Ce rapport sera suivi de ceux plus succincts des 3 et 6 juillet 1940. Seront aussi envoyés à Moscou un exemplaire de chaque tract diffusé par les communistes au cours de cette période et même une copie de l'Humanité du mercredi 19 juin 1940. Cette copie sera reproduite dans un document interne de l'IC daté du 19 juillet 1940.

Sur la base de ces documents décrivant avec précision l'action des communistes français, l'Internationale communiste adoptera une Directive le 19 juillet 1940 qui sera envoyée le lendemain dans un télégramme signé par Georges Dimitrov, secrétaire général de l'IC, et Maurice Thorez, secrétaire général du PCF :

Dans ce télégramme du 20 juillet 1940, l'IC adresse un satisfecit à la direction du Parti communiste :

"Reçu vos matériaux jusqu'au six juillet. Considérons juste ligne générale.
Indispensable redoubler vigilance contre manœuvres des occupants. Etait juste entreprendre démarches pour obtenir presse légale, mais entrevue avec Abetz faute, car danger compromettre parti et dirigeants." [...]
Juste utiliser toutes possibilités légales, mais en renforçant organisations illégales" (1)

Dans ce texte, Dimitrov et Thorez approuvent sans aucune équivoque la démarche engagée par les communistes auprès des autorités allemandes pour obtenir la légalisation de l'Humanité : "Etait juste entreprendre démarches pour obtenir presse légale".

Sont donc validées par Moscou la première négociation entre Denise Ginollin et le lieutenant Weber ainsi que la seconde qui a débuté le 26 juin 1940. La seule critique ("faute") porte sur l'entrevue que Maurice Tréand et Jean Catelas ont eue avec Otto Abetz. Pour l'IC, les dirigeants communistes ne doivent pas participer à ces négociations. Leur présence est une compromission.

Autre élément d'intérêt, l'IC renouvelle la recommandation portant sur une activité légale communiste : "Juste utiliser toutes possibilités légales".

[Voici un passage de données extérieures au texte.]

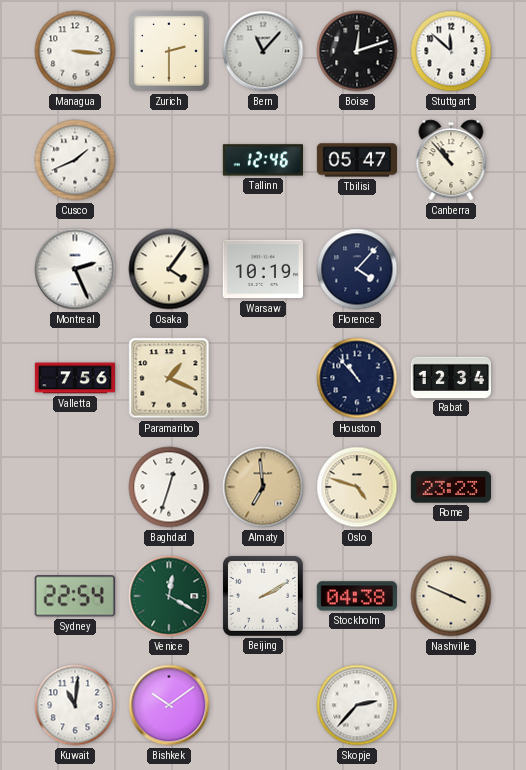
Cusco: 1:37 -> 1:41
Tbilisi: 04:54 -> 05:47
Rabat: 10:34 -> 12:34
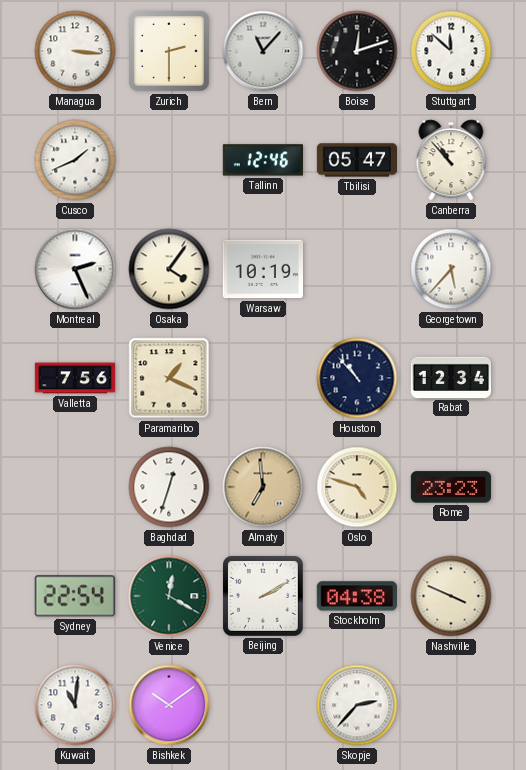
Florence: 4:07 -> none
Georgetown: none -> 5:37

(1)  B.Bayerlein, M. Narinski, B. Studer, S. Wolikow, Moscou, Paris, Berlin. Télégrammes chiffrés du Komintern, 1939-1941, 2003, p. 265.


Sources :

- Bayerlein, Narinski, Studer, Wolikow, Moscou, Paris, Berlin. Télégrammes chiffrés du Komintern, 1939-1941, 2003.
- Besse Jean-Pierre, Pennetier Claude , Juin 40, la négociation secrète, 2006.
- Boulouque Sylvain, L'affaire de l'Humanité, 2010.
- Cahiers d'histoire de l'Institut de recherches marxistes, Le PCF 1938-1941, n° 14, 1983.
- Cahiers d'histoire de l'Institut de recherches marxistes, Le PCF et l'Internationale (septembre 1939 - août 1940), n° 52-53, 1993.
- Courtois Stéphane, Le Bolchévisme à la française, 2010.
- Crémieux Francis, Estager Jacques, Sur le Parti 1939-1940, 1983.
- Déposition de Denise Ginollin du 21 juin 1940.
- Déposition de Maurice Tréand du 21 juin 1940.
- Rossi Almicare, Physiologie du Parti communiste français, 1948.
- Peschanski Denis, Vichy 1940-1944 Archives de guerre d'Angelo Tasca, 1986.
- Tournoux Raymond , Journal Secret, 1975.